━━ Supplied material
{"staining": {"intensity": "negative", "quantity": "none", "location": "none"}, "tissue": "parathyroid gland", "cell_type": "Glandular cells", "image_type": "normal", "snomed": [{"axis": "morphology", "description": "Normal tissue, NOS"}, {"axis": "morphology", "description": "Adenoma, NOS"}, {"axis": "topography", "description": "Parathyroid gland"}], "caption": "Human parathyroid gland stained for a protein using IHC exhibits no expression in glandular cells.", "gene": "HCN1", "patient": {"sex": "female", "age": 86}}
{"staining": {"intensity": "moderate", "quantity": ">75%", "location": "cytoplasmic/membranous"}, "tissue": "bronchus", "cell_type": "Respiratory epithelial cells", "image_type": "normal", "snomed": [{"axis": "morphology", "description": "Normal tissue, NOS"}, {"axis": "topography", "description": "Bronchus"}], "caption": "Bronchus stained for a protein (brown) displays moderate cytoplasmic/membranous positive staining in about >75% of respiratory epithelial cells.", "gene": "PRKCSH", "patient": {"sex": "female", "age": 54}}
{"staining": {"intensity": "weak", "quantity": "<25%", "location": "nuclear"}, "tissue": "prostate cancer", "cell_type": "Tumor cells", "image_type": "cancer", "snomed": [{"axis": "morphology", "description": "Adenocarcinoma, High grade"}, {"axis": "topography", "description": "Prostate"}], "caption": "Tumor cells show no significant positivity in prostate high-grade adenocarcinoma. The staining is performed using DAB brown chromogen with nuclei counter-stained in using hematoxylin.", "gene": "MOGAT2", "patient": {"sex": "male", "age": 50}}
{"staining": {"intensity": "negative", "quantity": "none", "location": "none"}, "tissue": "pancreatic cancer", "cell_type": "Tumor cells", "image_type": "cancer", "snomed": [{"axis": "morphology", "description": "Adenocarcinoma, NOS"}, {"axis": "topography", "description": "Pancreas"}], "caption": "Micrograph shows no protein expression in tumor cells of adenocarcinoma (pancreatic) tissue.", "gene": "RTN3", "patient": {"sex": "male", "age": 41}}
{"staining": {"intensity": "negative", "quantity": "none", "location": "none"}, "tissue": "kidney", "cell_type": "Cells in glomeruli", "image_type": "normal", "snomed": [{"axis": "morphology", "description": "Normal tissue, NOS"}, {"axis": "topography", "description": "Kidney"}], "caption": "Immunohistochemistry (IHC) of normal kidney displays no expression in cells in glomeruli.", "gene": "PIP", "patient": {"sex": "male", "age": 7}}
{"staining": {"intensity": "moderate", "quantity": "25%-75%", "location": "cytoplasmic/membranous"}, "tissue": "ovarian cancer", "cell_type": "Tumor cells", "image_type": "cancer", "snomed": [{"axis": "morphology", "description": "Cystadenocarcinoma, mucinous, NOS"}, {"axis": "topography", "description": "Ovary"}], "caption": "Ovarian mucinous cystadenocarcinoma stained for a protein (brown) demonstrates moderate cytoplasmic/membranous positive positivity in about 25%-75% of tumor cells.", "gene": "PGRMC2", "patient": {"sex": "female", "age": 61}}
━━━━
### Aim of the exercise
Your answer should consist of the lines from the line with "protein (brown) displays" to the line with "shows no protein" above, repeated exactly, both ends included.

### Written response
{"staining": {"intensity": "moderate", "quantity": ">75%", "location": "cytoplasmic/membranous"}, "tissue": "bronchus", "cell_type": "Respiratory epithelial cells", "image_type": "normal", "snomed": [{"axis": "morphology", "description": "Normal tissue, NOS"}, {"axis": "topography", "description": "Bronchus"}], "caption": "Bronchus stained for a protein (brown) displays moderate cytoplasmic/membranous positive staining in about >75% of respiratory epithelial cells.", "gene": "PRKCSH", "patient": {"sex": "female", "age": 54}}
{"staining": {"intensity": "weak", "quantity": "<25%", "location": "nuclear"}, "tissue": "prostate cancer", "cell_type": "Tumor cells", "image_type": "cancer", "snomed": [{"axis": "morphology", "description": "Adenocarcinoma, High grade"}, {"axis": "topography", "description": "Prostate"}], "caption": "Tumor cells show no significant positivity in prostate high-grade adenocarcinoma. The staining is performed using DAB brown chromogen with nuclei counter-stained in using hematoxylin.", "gene": "MOGAT2", "patient": {"sex": "male", "age": 50}}
{"staining": {"intensity": "negative", "quantity": "none", "location": "none"}, "tissue": "pancreatic cancer", "cell_type": "Tumor cells", "image_type": "cancer", "snomed": [{"axis": "morphology", "description": "Adenocarcinoma, NOS"}, {"axis": "topography", "description": "Pancreas"}], "caption": "Micrograph shows no protein expression in tumor cells of adenocarcinoma (pancreatic) tissue.", "gene": "RTN3", "patient": {"sex": "male", "age": 41}}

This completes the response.